Macro/FunctionDescription
@with_pool :metal pool exprGPU pool with automatic checkpoint/rewind
acquire!(pool, T, dims...)Returns MtlArray (always 0 bytes GPU alloc)
acquire_view!(pool, T, dims...)Returns MtlArray (same as acquire! on Metal)
get_task_local_metal_pool()Returns the task-local Metal pool
pool_stats(:metal)Print Metal pool statistics

Return Types

Function1D ReturnN-D Return
acquire!MtlArray{T,1}MtlArray{T,N}
acquire_view!MtlArray{T,1}MtlArray{T,N}

Allocation Behavior

GPU Memory: Always 0 bytes allocation after warmup. The underlying MtlVector is resized as needed and reused.

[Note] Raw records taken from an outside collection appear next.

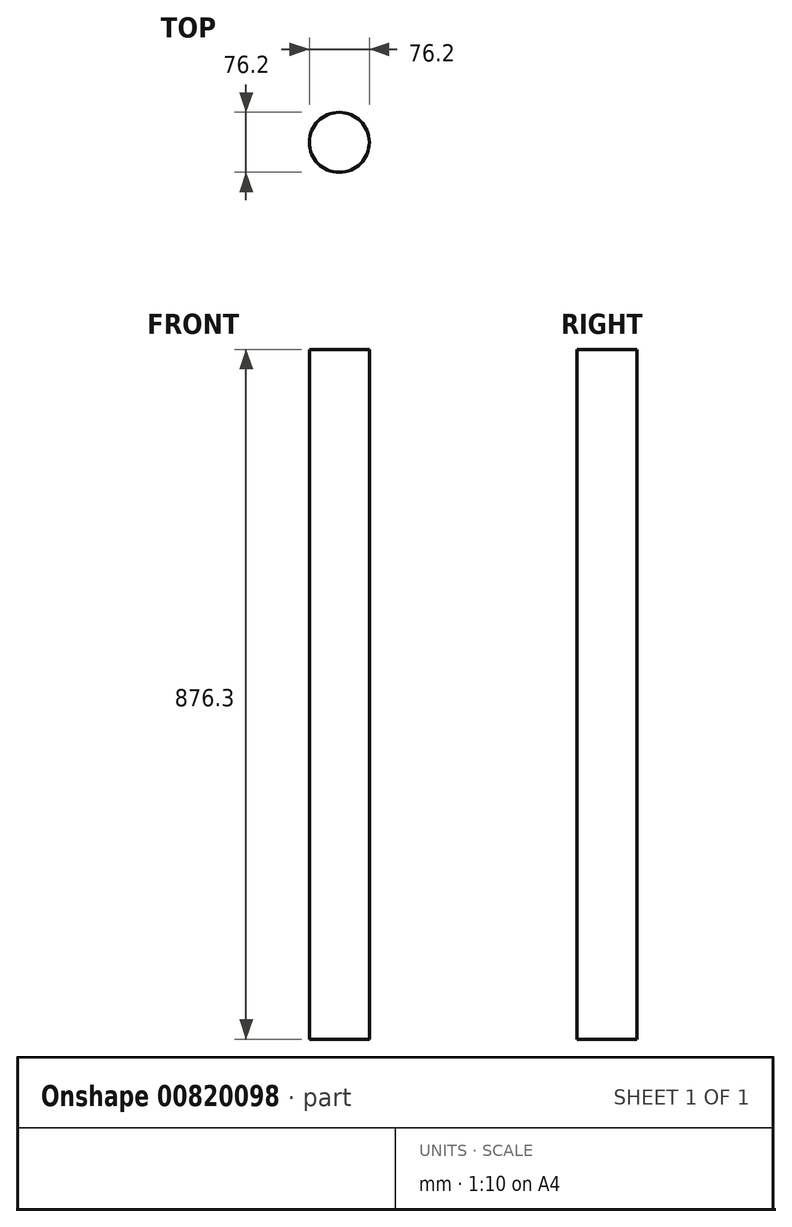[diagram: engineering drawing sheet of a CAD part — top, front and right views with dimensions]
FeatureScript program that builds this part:
annotation { "Feature Type Name" : "Feature", "Feature Type Description" : "" }
export const myFeature = defineFeature(function(context is Context, id is Id, definition is map)
    precondition{}
    {
        {
            var Q0;
            Q0=qCreatedBy(makeId("Top.planeOp"),FACE);
            var sketch = newSketch(context, id + "F0", { "sketchPlane" : qUnion([Q0])});
            skCircle(sketch, "E0", {"center": v(0, 0) * mm, "radius": 38.1 * mm});
            skSolve(sketch);
        }
        {
            var Q0;
            Q0 = qSketchRegion(id + "F0", true);
            extrude(context, id + "F1", {"entities" : qUnion([Q0]), "depth" : 876.3 * mm, "offsetDistance" : 25.4 * mm});
        }
    });
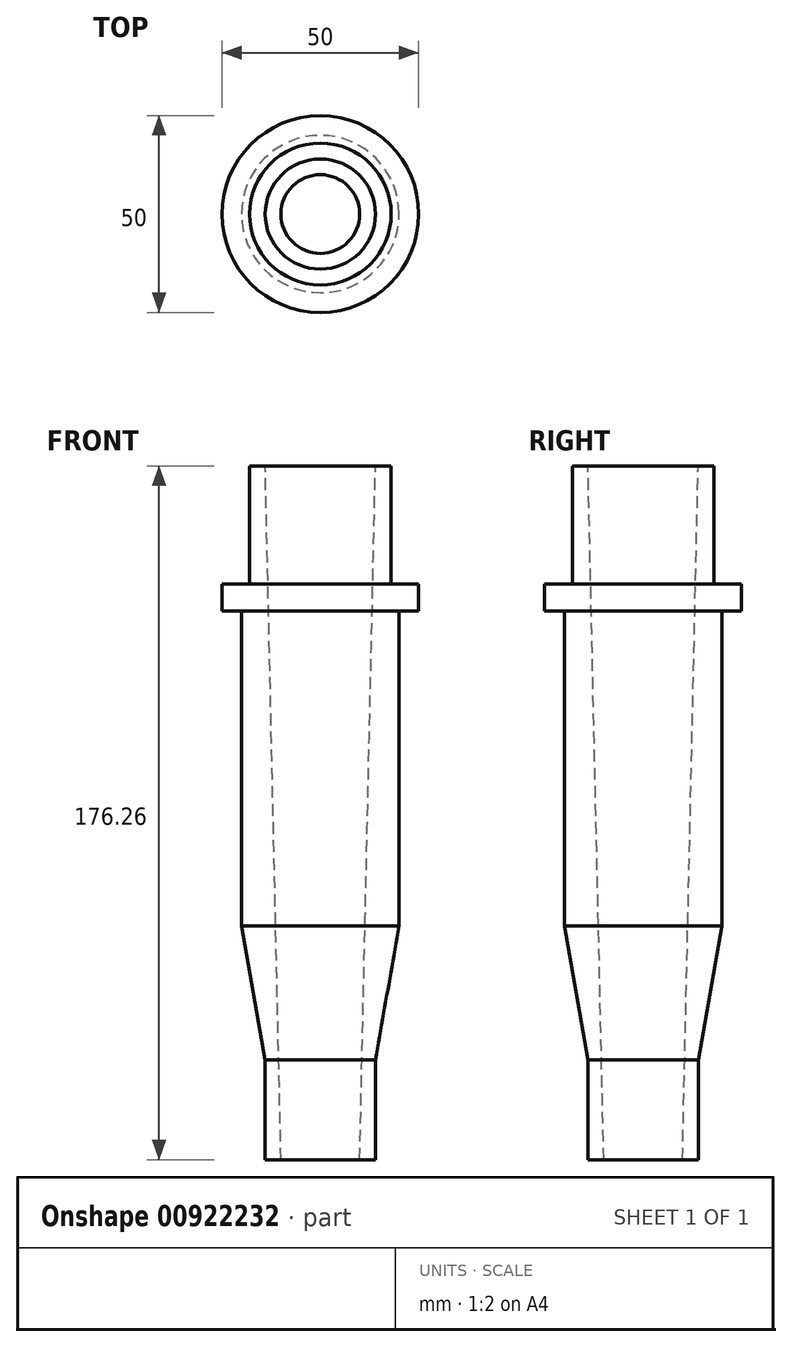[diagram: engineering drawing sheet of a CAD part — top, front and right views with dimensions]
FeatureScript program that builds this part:
annotation { "Feature Type Name" : "Feature", "Feature Type Description" : "" }
export const myFeature = defineFeature(function(context is Context, id is Id, definition is map)
    precondition{}
    {
        {
            var Q0;
            Q0=qCreatedBy(makeId("Front.planeOp"),FACE);
            var sketch = newSketch(context, id + "F0", { "sketchPlane" : qUnion([Q0])});
            skLineSegment(sketch, "E0", {"start": v(-14, 69.5) * mm, "end": v(-18, 69.5) * mm});
            skLineSegment(sketch, "E1", {"start": v(-18, 69.5) * mm, "end": v(-18, 39.5) * mm});
            skLineSegment(sketch, "E2", {"start": v(-10, -106.77) * mm, "end": v(-14, 69.5) * mm});
            skLineSegment(sketch, "E3", {"start": v(-20, 39.5) * mm, "end": v(-18, 39.5) * mm});
            skLineSegment(sketch, "E4", {"start": v(0, 77.75) * mm, "end": v(0, -122.25) * mm, "construction": true});
            skLineSegment(sketch, "E5", {"start": v(-14, -106.77) * mm, "end": v(-10, -106.77) * mm});
            skLineSegment(sketch, "E6", {"start": v(-20, -47.42) * mm, "end": v(-14, -81.45) * mm});
            skLineSegment(sketch, "E7", {"start": v(-14, -81.45) * mm, "end": v(-14, -106.77) * mm});
            skLineSegment(sketch, "E8", {"start": v(-10, -122.25) * mm, "end": v(-10, 77.75) * mm, "construction": true});
            skLineSegment(sketch, "E9", {"start": v(-10, -81.45) * mm, "end": v(-25.46, 6.24) * mm, "construction": true});
            skLineSegment(sketch, "E10", {"start": v(-20, -47.42) * mm, "end": v(-20, 32.58) * mm});
            skLineSegment(sketch, "E11", {"start": v(-20, 32.58) * mm, "end": v(-25, 32.58) * mm});
            skLineSegment(sketch, "E12", {"start": v(-25, 32.58) * mm, "end": v(-25, 39.5) * mm});
            skLineSegment(sketch, "E13", {"start": v(-25, 39.5) * mm, "end": v(-20, 39.5) * mm});
            skSolve(sketch);
        }
        {
            var Q0;
            Q0=qSketchRegion(id+"F0",true);
            var Q1;
            Q1=sQuery(id+"F0.wireOp",EDGE,"E4");
            revolve(context, id + "F1", {"surfaceOperationType" : NewSurfaceOperationType.NEW, "entities" : qUnion([Q0]), "axis" : qUnion([Q1]), "revolveType" : RevolveType.FULL});
        }
    });
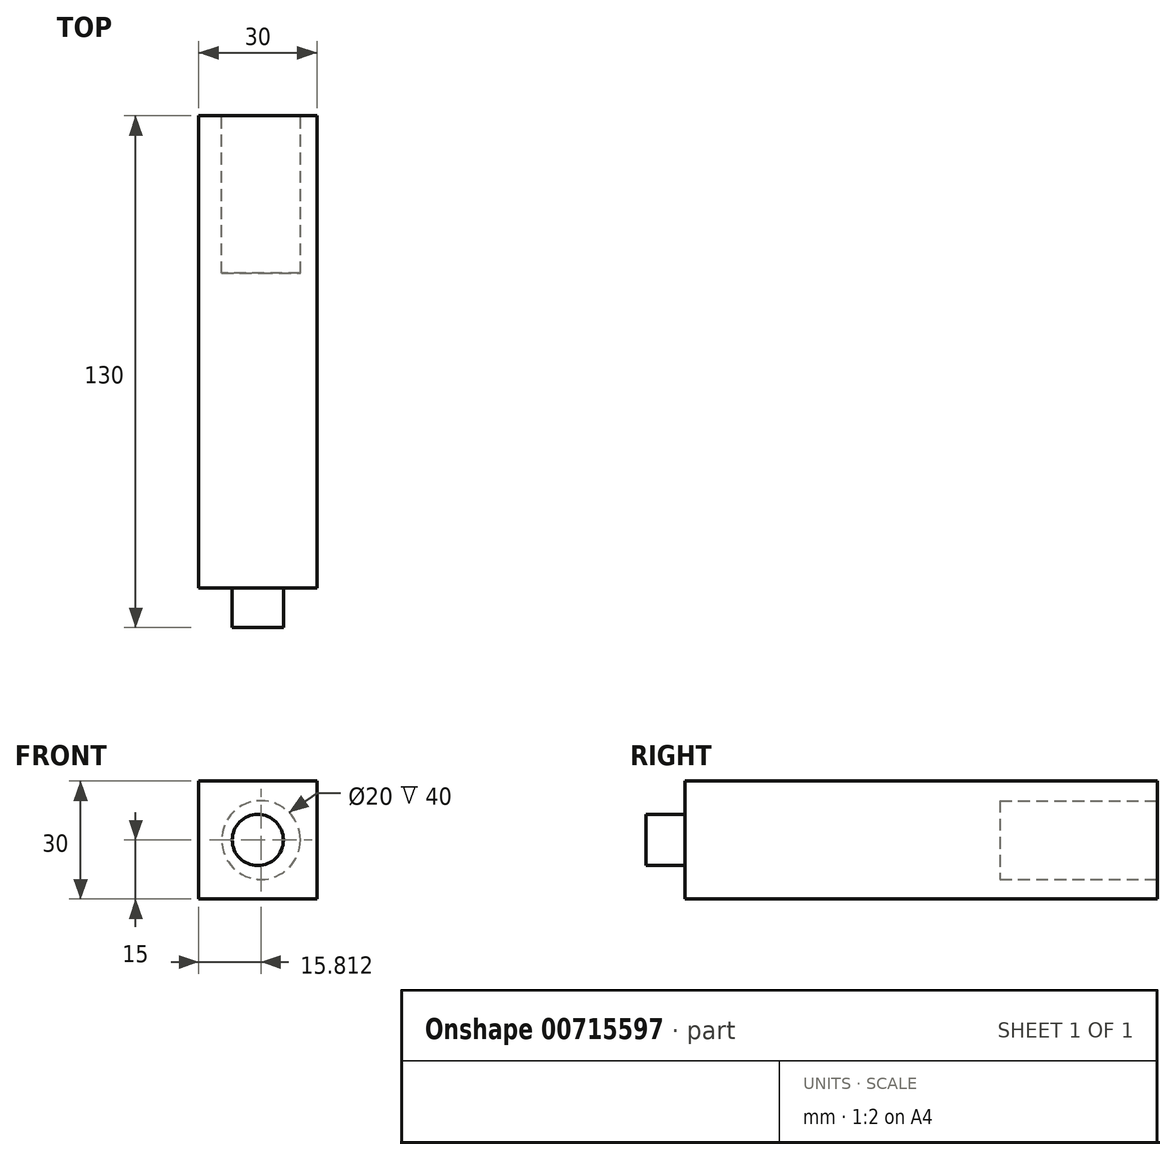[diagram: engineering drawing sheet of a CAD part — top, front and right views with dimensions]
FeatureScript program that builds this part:
annotation { "Feature Type Name" : "Feature", "Feature Type Description" : "" }
export const myFeature = defineFeature(function(context is Context, id is Id, definition is map)
    precondition{}
    {
        {
            var Q0;
            Q0=qCreatedBy(makeId("Front.planeOp"),FACE);
            var sketch = newSketch(context, id + "F0", { "sketchPlane" : qUnion([Q0])});
            skLineSegment(sketch, "E0.bottom", {"start": v(15, -15) * mm, "end": v(-15, -15) * mm});
            skLineSegment(sketch, "E0.top", {"start": v(15, 15) * mm, "end": v(-15, 15) * mm});
            skLineSegment(sketch, "E0.left", {"start": v(15, -15) * mm, "end": v(15, 15) * mm});
            skLineSegment(sketch, "E0.right", {"start": v(-15, -15) * mm, "end": v(-15, 15) * mm});
            skPoint(sketch, "E0.middle", {"position": v(0, 0) * mm});
            skSolve(sketch);
        }
        {
            var Q0;
            Q0 = qSketchRegion(id + "F0", true);
            extrude(context, id + "F1", {"entities" : qUnion([Q0]), "endBound" : BoundingType.SYMMETRIC, "depth" : 120 * mm, "offsetDistance" : 25 * mm});
        }
        {
            var Q0;
            Q0=makeQuery(id+"F1.opExtrude","CAP_FACE",FACE,{"disambiguationData":[OSD([sQuery(id+"F0.wireOp",EDGE,"E0.bottom"),sQuery(id+"F0.wireOp",EDGE,"E0.top"),sQuery(id+"F0.wireOp",EDGE,"E0.left"),sQuery(id+"F0.wireOp",EDGE,"E0.right")])],"isStart":false});
            var sketch = newSketch(context, id + "F2", { "sketchPlane" : qUnion([Q0])});
            skCircle(sketch, "E1", {"center": v(0, 0) * mm, "radius": 6.5 * mm});
            skSolve(sketch);
        }
        {
            var Q0;
            Q0 = qSketchRegion(id + "F2", true);
            extrude(context, id + "F3", {"entities" : qUnion([Q0]), "operationType" : NewBodyOperationType.ADD, "depth" : 10 * mm, "offsetDistance" : 25 * mm});
        }
        {
            var Q0;
            Q0=makeQuery(id+"F1.opExtrude","CAP_FACE",FACE,{"disambiguationData":[OSD([sQuery(id+"F0.wireOp",EDGE,"E0.bottom"),sQuery(id+"F0.wireOp",EDGE,"E0.top"),sQuery(id+"F0.wireOp",EDGE,"E0.left"),sQuery(id+"F0.wireOp",EDGE,"E0.right")])],"isStart":true});
            var sketch = newSketch(context, id + "F4", { "sketchPlane" : qUnion([Q0])});
            skCircle(sketch, "E2", {"center": v(-0.81, 0) * mm, "radius": 10 * mm});
            skSolve(sketch);
        }
        {
            var Q0;
            Q0 = qSketchRegion(id + "F4", true);
            extrude(context, id + "F5", {"entities" : qUnion([Q0]), "operationType" : NewBodyOperationType.REMOVE, "oppositeDirection" : true, "depth" : 40 * mm, "offsetDistance" : 25 * mm});
        }
    });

CPU-side Wrapper Memory (for acquire! N-D on Metal):

  • The Metal backend uses arr_wrappers-based direct-index caching for MtlArray wrapper reuse
  • Each dimensionality N has one cached wrapper per slot, reused via setfield!(:dims)
  • After warmup: zero CPU-side allocation for any number of dimension patterns (same N)
  • Different N values each get their own cached wrapper (also zero-alloc after first use)

Fixed Slot Types

Metal hardware does not support Float64 or ComplexF64. The following types have optimized pre-allocated slots:

TypeField
Float32.float32
Float16.float16
Int64.int64
Int32.int32
ComplexF32.complexf32
Bool.bool

Other types use the fallback dictionary (.others).

No Float64/ComplexF64

Apple Silicon GPUs do not natively support 64-bit floating point. Use Float32 or Float16 instead.

Limitations

  • No Float64/ComplexF64: Apple Silicon GPUs do not natively support 64-bit floating point
  • No @maybe_with_pool :metal: Runtime toggle not supported for Metal backend
  • Single-device only: Tested on single Apple GPU (multi-device untested)
  • Julia 1.11+: Required for setfield!-based Array internals used by GPU extensions
  • Task-local only: Each Task gets its own Metal pool, same as CPU

Example: Matrix Computation

using AdaptiveArrayPools, Metal

@with_pool :metal pool function gpu_compute(n)
    A = acquire!(pool, Float32, n, n)
    B = acquire!(pool, Float32, n, n)
    C = acquire!(pool, Float32, n, n)

    fill!(A, 1.0f0); fill!(B, 2.0f0)
    C .= A .+ B

    return sum(C)
end

# Warmup
gpu_compute(100)

# Benchmark - zero GPU allocation
using BenchmarkTools
@benchmark gpu_compute(1000)

Debugging

# Check pool state
pool_stats(:metal)

# Output:
# MetalAdaptiveArrayPool
#   Float32 (fixed) [Metal]
#     slots: 3 (active: 0)
#     elements: 30000 (117.188 KiB)

CUDA vs Metal

FeatureCUDAMetal
Backend symbol:cuda:metal
Array typeCuArrayMtlArray
Float64 supportYesNo
ComplexF64 supportYesNo
Julia requirement1.11+1.11+
Safety featuresFullFull
Lazy modeYesYes